## [WHAT THE TASK ASKS]
Search the material below for the word "wptr". Copy every line that has it.

>>>

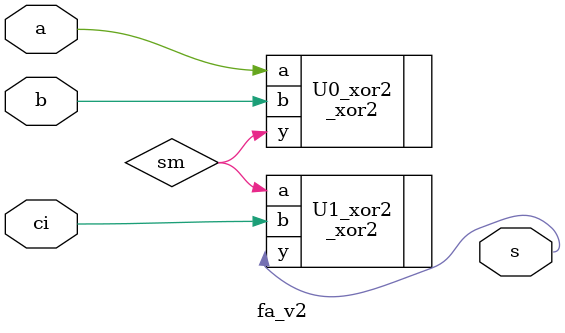
<source format=v>
module fa_v2(a,b,ci,s); // fa_v2 module
input a,b,ci; //input
output s; //co가 없음 
wire sm;
_xor2 U0_xor2(.a(a),.b(b),.y(sm));
_xor2 U1_xor2(.a(sm),.b(ci),.y(s));
//instance of xor
endmodule 
</source>
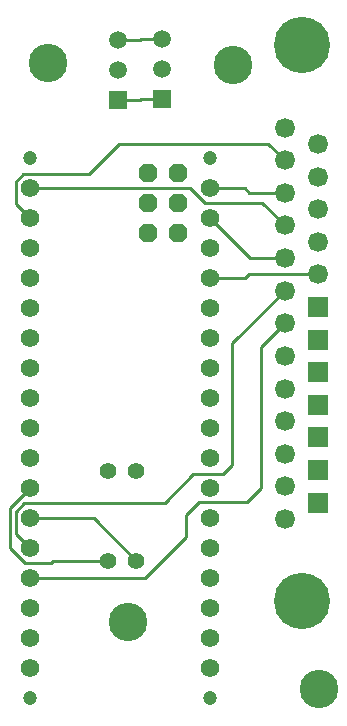
<source format=gbr>
G04 Layer_Physical_Order=2*
G04 Layer_Color=16711680*
%FSLAX45Y45*%
%MOMM*%
%TF.FileFunction,Copper,L2,Bot,Signal*%
%TF.Part,Single*%
G01*
G75*
%TA.AperFunction,Conductor*%
%ADD11C,0.25400*%
%TA.AperFunction,WasherPad*%
%ADD12C,3.25999*%
%TA.AperFunction,ComponentPad*%
%ADD13R,1.50000X1.50000*%
%ADD14C,1.50000*%
%ADD15C,1.69000*%
%ADD16R,1.69000X1.69000*%
%ADD17C,4.76000*%
%ADD18C,1.19990*%
G04:AMPARAMS|DCode=19|XSize=1.5748mm|YSize=1.5748mm|CornerRadius=0mm|HoleSize=0mm|Usage=FLASHONLY|Rotation=270.000|XOffset=0mm|YOffset=0mm|HoleType=Round|Shape=Octagon|*
%AMOCTAGOND19*
4,1,8,-0.39370,-0.78740,0.39370,-0.78740,0.78740,-0.39370,0.78740,0.39370,0.39370,0.78740,-0.39370,0.78740,-0.78740,0.39370,-0.78740,-0.39370,-0.39370,-0.78740,0.0*
%
%ADD19OCTAGOND19*%

%ADD20C,1.57480*%
%ADD21C,1.40000*%
D11*
X1000001Y5391998D02*
X1181860D01*
X1187463Y5397602D01*
X1369698D01*
X1000001Y5899998D02*
X1181860D01*
X1187463Y5905602D01*
X1369698D01*
X1772999Y4645000D02*
X2068320D01*
X2108919Y4604400D01*
X2407999D01*
X789008Y1851000D02*
X1150801Y1489207D01*
X248999Y1851000D02*
X789008D01*
X1772999Y4391000D02*
X2111800Y4052199D01*
X2407999D01*
X248999Y1343000D02*
X1221840D01*
X1570480Y1691640D01*
Y1877060D01*
X1679700Y1986280D01*
X2086100D01*
X2205480Y2105660D01*
Y3297479D01*
X2407999Y3499998D01*
X130300Y4509699D02*
X248999Y4391000D01*
X130300Y4509699D02*
Y4699000D01*
X193800Y4762500D01*
X747520D01*
X1004060Y5019040D01*
X2269457D01*
X2407999Y4880498D01*
X446027Y1489207D02*
X909501D01*
X427480Y1470660D02*
X446027Y1489207D01*
X209040Y1470660D02*
X427480D01*
X79500Y1600200D02*
X209040Y1470660D01*
X79500Y1600200D02*
Y1935500D01*
X248999Y2105000D01*
X1961640Y3329737D02*
X2407999Y3776096D01*
X1961640Y2301240D02*
Y3329737D01*
X1882900Y2222500D02*
X1961640Y2301240D01*
X1633980Y2222500D02*
X1882900D01*
X1390140Y1978660D02*
X1633980Y2222500D01*
X203960Y1978660D02*
X1390140D01*
X130300Y1905000D02*
X203960Y1978660D01*
X130300Y1715699D02*
Y1905000D01*
Y1715699D02*
X248999Y1597000D01*
X2106430Y3914150D02*
X2692002D01*
X2075280Y3883000D02*
X2106430Y3914150D01*
X1772999Y3883000D02*
X2075280D01*
X2217636Y4518660D02*
X2407999Y4328297D01*
X1730500Y4518660D02*
X2217636D01*
X1604160Y4645000D02*
X1730500Y4518660D01*
X248999Y4645000D02*
X1604160D01*
D12*
X400002Y5699999D02*
D03*
X2699998Y399999D02*
D03*
X1970002Y5690001D02*
D03*
X1080001Y970001D02*
D03*
D13*
X1369698Y5397602D02*
D03*
X1000001Y5391998D02*
D03*
D14*
X1369698Y5651602D02*
D03*
Y5905602D02*
D03*
X1000001Y5645998D02*
D03*
Y5899998D02*
D03*
D15*
X2407999Y1843400D02*
D03*
Y2119498D02*
D03*
Y2395596D02*
D03*
Y2671699D02*
D03*
Y2947797D02*
D03*
Y3223900D02*
D03*
Y3499998D02*
D03*
Y3776096D02*
D03*
X2692002Y3914150D02*
D03*
X2407999Y4052199D02*
D03*
X2692002Y4190248D02*
D03*
X2407999Y4328297D02*
D03*
X2692002Y4466346D02*
D03*
X2407999Y4604400D02*
D03*
X2692002Y4742449D02*
D03*
X2407999Y4880498D02*
D03*
X2692002Y5018547D02*
D03*
X2407999Y5156596D02*
D03*
D16*
X2692002Y1981449D02*
D03*
Y2257547D02*
D03*
Y2533650D02*
D03*
Y2809748D02*
D03*
Y3085846D02*
D03*
Y3361949D02*
D03*
Y3638047D02*
D03*
D17*
X2550000Y5852597D02*
D03*
Y1147399D02*
D03*
D18*
X1772999Y4899000D02*
D03*
X248999D02*
D03*
Y327000D02*
D03*
X1772999D02*
D03*
D19*
X1506299Y4264000D02*
D03*
X1252299D02*
D03*
X1506299Y4518000D02*
D03*
X1252299D02*
D03*
X1506299Y4772000D02*
D03*
X1252299D02*
D03*
D20*
X248999Y2867000D02*
D03*
Y3121000D02*
D03*
Y4645000D02*
D03*
Y4391000D02*
D03*
Y4137000D02*
D03*
Y3883000D02*
D03*
Y3629000D02*
D03*
Y3375000D02*
D03*
Y581000D02*
D03*
Y835000D02*
D03*
Y1089000D02*
D03*
Y2613000D02*
D03*
Y2359000D02*
D03*
Y2105000D02*
D03*
Y1851000D02*
D03*
Y1597000D02*
D03*
Y1343000D02*
D03*
X1772999Y2867000D02*
D03*
Y3121000D02*
D03*
Y4645000D02*
D03*
Y4391000D02*
D03*
Y4137000D02*
D03*
Y3883000D02*
D03*
Y3629000D02*
D03*
Y3375000D02*
D03*
Y581000D02*
D03*
Y835000D02*
D03*
Y1089000D02*
D03*
Y2613000D02*
D03*
Y2359000D02*
D03*
Y2105000D02*
D03*
Y1851000D02*
D03*
Y1597000D02*
D03*
Y1343000D02*
D03*
D21*
X909501Y1489207D02*
D03*
Y2251207D02*
D03*
X1150801Y1489207D02*
D03*
Y2251207D02*
D03*
%TF.MD5,f94bac516e80853a386e20d6e70194ff*%
M02*

</source>
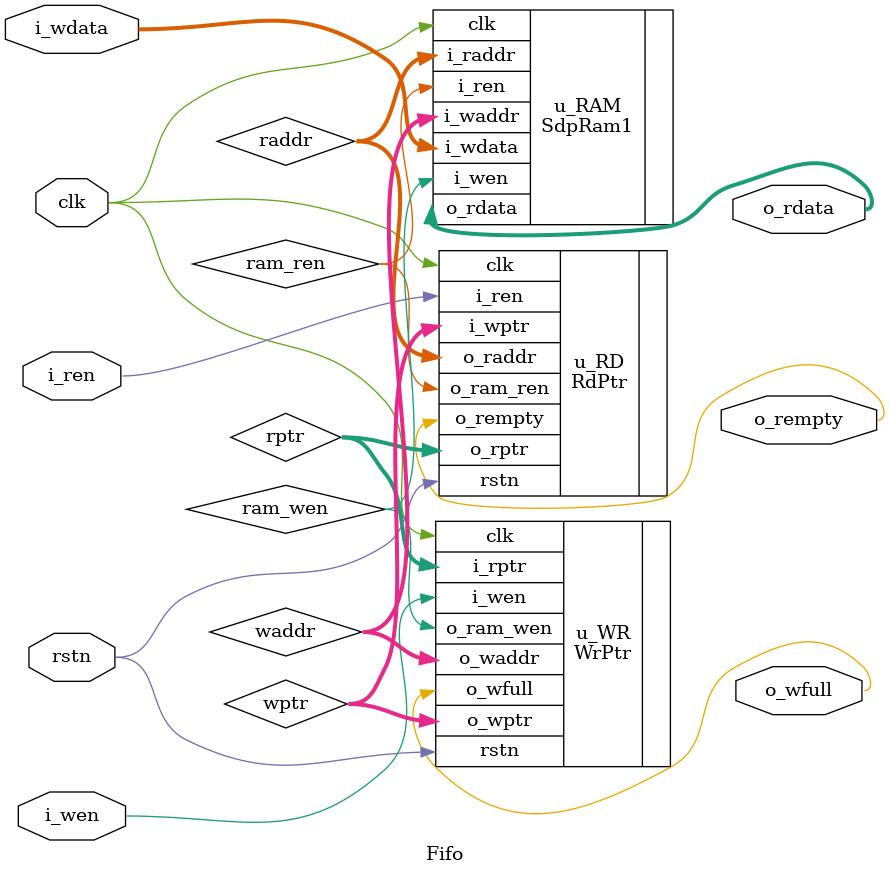
<source format=sv>

`default_nettype none

module Fifo # (
  parameter int DLEN = 8,
  parameter int ALEN = 8
)(
  input var                     clk,
  input var                     rstn,

  input var                     i_wen,
  input var         [DLEN-1:0]  i_wdata,
  output var logic              o_wfull,

  input var                     i_ren,
  output var logic  [DLEN-1:0]  o_rdata,
  output var logic              o_rempty
);

/* Pointer Instantiation */
logic [ALEN-1:0]  waddr;
logic [ALEN:0]    wptr;
logic [ALEN-1:0]  raddr;
logic [ALEN:0]    rptr;

// Write Pointer
logic ram_wen;

WrPtr # (.ALEN(ALEN)) u_WR (
  .clk        (clk),
  .rstn       (rstn),
  .i_wen      (i_wen),
  .o_waddr    (waddr),
  .o_wptr     (wptr),
  .i_rptr     (rptr),
  .o_wfull    (o_wfull),
  .o_ram_wen  (ram_wen)
);

// Read Pointer
logic ram_ren;

RdPtr # (.ALEN(ALEN)) u_RD (
  .clk        (clk),
  .rstn       (rstn),
  .i_ren      (i_ren),
  .o_raddr    (raddr),
  .o_rptr     (rptr),
  .i_wptr     (wptr),
  .o_rempty   (o_rempty),
  .o_ram_ren  (ram_ren)
);


/* Memory Instantiation */
SdpRam1 # (
  .DLEN (DLEN),
  .ALEN (ALEN)
) u_RAM (
  .clk      (clk),
  .i_wen    (ram_wen),
  .i_waddr  (waddr),
  .i_wdata  (i_wdata),
  .i_ren    (ram_ren),
  .i_raddr  (raddr),
  .o_rdata  (o_rdata)
);

`ifdef SIMULATION
initial begin
  $dumpfile("waves.vcd");
  $dumpvars();
end
`endif

endmodule

</source>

<<<

## [ANSWER TO THIS PROBLEM]
logic [ALEN:0]    wptr;
  .o_wptr     (wptr),
  .i_wptr     (wptr),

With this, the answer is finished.